----- Records for the task

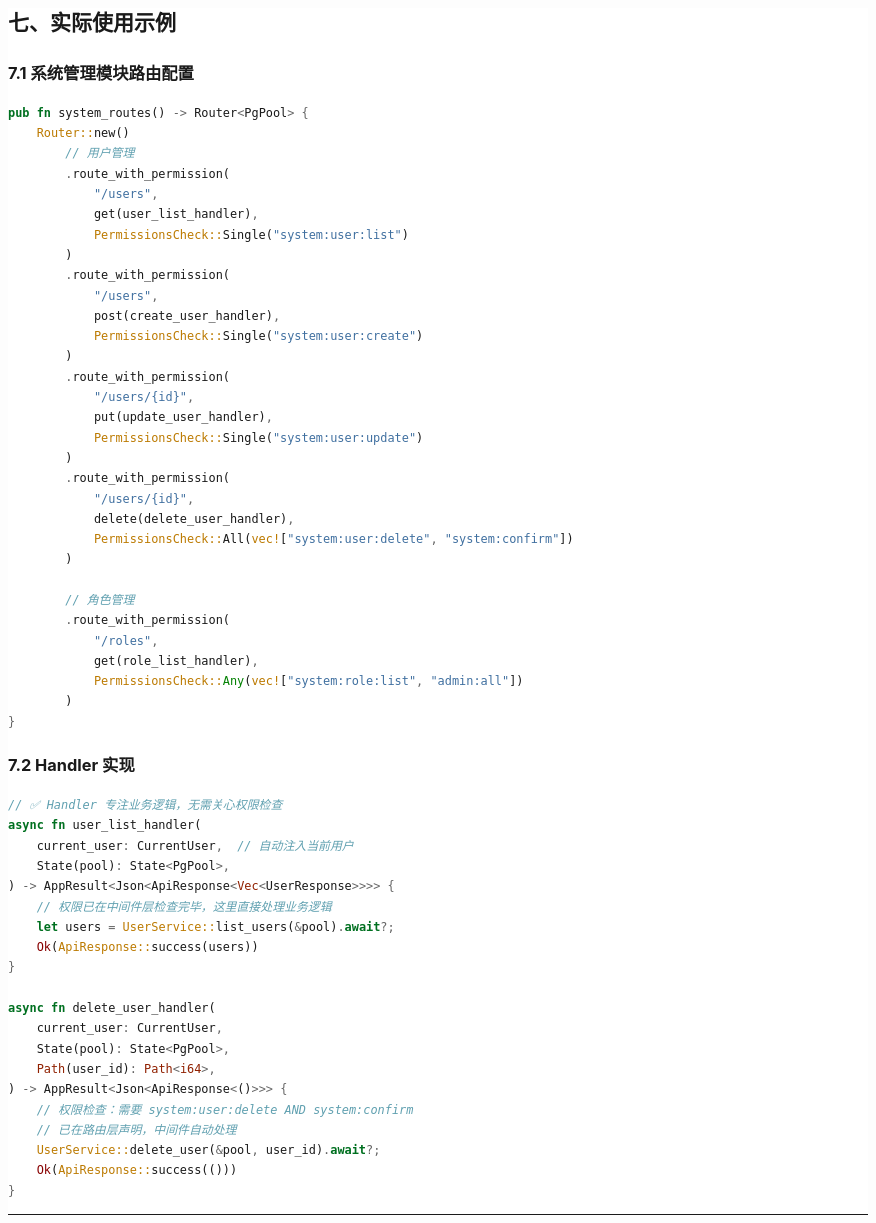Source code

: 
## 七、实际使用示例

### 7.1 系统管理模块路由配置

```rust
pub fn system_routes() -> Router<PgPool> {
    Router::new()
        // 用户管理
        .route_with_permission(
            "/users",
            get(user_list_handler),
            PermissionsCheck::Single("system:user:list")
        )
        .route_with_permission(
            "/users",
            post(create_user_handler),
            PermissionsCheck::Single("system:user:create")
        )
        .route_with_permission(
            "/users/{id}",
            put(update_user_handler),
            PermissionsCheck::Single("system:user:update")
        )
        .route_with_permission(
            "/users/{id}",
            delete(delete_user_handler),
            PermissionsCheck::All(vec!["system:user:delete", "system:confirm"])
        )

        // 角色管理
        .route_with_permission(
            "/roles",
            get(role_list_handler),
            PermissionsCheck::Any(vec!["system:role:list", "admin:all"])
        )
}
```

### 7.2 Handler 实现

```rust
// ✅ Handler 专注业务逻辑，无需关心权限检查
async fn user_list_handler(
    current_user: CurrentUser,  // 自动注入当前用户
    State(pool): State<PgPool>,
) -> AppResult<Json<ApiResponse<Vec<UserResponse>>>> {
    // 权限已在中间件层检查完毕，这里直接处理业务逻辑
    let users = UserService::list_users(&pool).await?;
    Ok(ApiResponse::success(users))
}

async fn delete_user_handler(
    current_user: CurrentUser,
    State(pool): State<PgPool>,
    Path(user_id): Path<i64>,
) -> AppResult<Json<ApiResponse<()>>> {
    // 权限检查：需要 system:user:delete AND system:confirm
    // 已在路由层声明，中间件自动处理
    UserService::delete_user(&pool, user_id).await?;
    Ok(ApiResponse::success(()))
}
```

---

----------
----- Records for the task

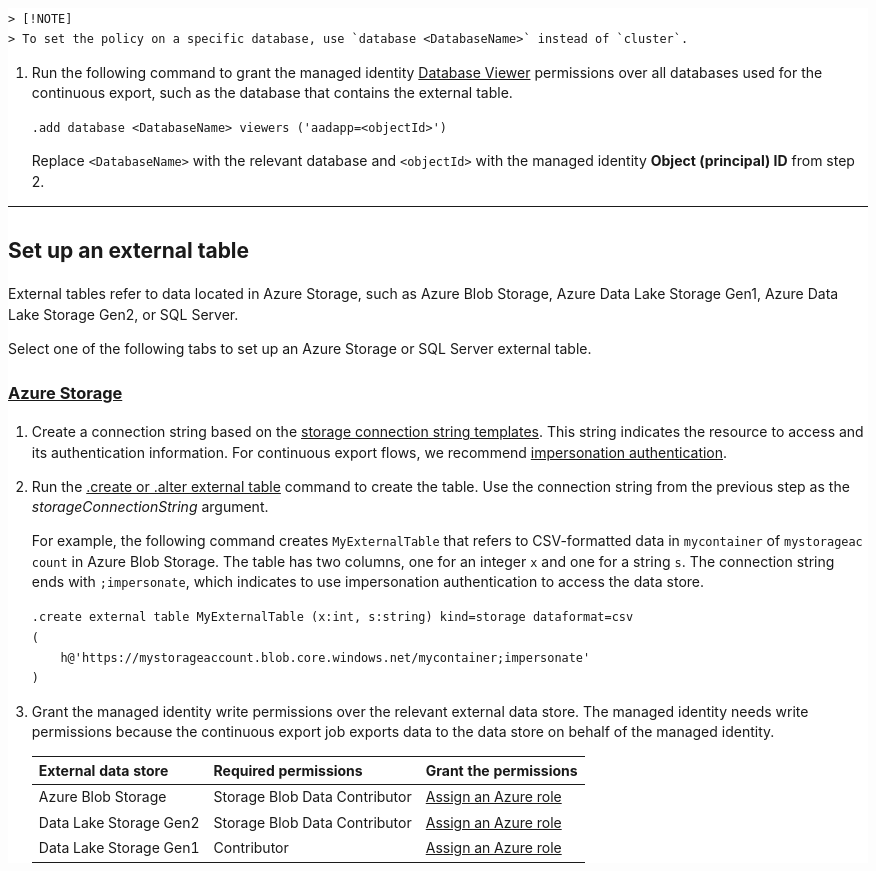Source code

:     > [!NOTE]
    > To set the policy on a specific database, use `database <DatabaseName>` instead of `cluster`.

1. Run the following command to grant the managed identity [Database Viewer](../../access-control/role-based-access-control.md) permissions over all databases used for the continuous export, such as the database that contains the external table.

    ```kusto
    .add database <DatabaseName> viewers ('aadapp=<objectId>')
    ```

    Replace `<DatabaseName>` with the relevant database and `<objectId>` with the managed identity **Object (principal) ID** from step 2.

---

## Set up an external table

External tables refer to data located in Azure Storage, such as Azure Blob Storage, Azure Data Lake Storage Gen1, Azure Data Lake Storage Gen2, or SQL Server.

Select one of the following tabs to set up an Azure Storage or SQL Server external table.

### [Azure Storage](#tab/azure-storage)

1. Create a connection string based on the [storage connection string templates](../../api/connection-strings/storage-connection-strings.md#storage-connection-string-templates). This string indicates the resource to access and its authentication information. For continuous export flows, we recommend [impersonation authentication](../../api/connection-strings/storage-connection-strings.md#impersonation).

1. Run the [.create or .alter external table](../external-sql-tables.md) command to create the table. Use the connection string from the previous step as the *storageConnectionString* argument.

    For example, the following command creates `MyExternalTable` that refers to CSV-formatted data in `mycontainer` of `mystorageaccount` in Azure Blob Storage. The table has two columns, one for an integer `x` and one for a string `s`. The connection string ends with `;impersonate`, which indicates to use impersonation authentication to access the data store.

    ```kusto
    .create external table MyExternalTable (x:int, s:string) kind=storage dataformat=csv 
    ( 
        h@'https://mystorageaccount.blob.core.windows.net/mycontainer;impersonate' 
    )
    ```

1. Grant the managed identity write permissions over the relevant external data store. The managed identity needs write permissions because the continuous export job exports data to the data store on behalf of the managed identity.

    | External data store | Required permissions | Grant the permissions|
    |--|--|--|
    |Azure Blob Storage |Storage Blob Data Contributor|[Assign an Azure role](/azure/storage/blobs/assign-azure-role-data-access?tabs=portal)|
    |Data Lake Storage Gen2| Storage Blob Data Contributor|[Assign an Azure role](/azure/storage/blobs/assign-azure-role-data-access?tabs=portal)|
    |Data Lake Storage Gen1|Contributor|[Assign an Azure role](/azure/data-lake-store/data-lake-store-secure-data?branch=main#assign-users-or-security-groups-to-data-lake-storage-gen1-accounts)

----------

**Exercise requirements**:
The task calls for every line of the material that contains the string "ApiResponse".

**Task result**:
) -> AppResult<Json<ApiResponse<Vec<UserResponse>>>> {
    Ok(ApiResponse::success(users))
) -> AppResult<Json<ApiResponse<()>>> {
    Ok(ApiResponse::success(()))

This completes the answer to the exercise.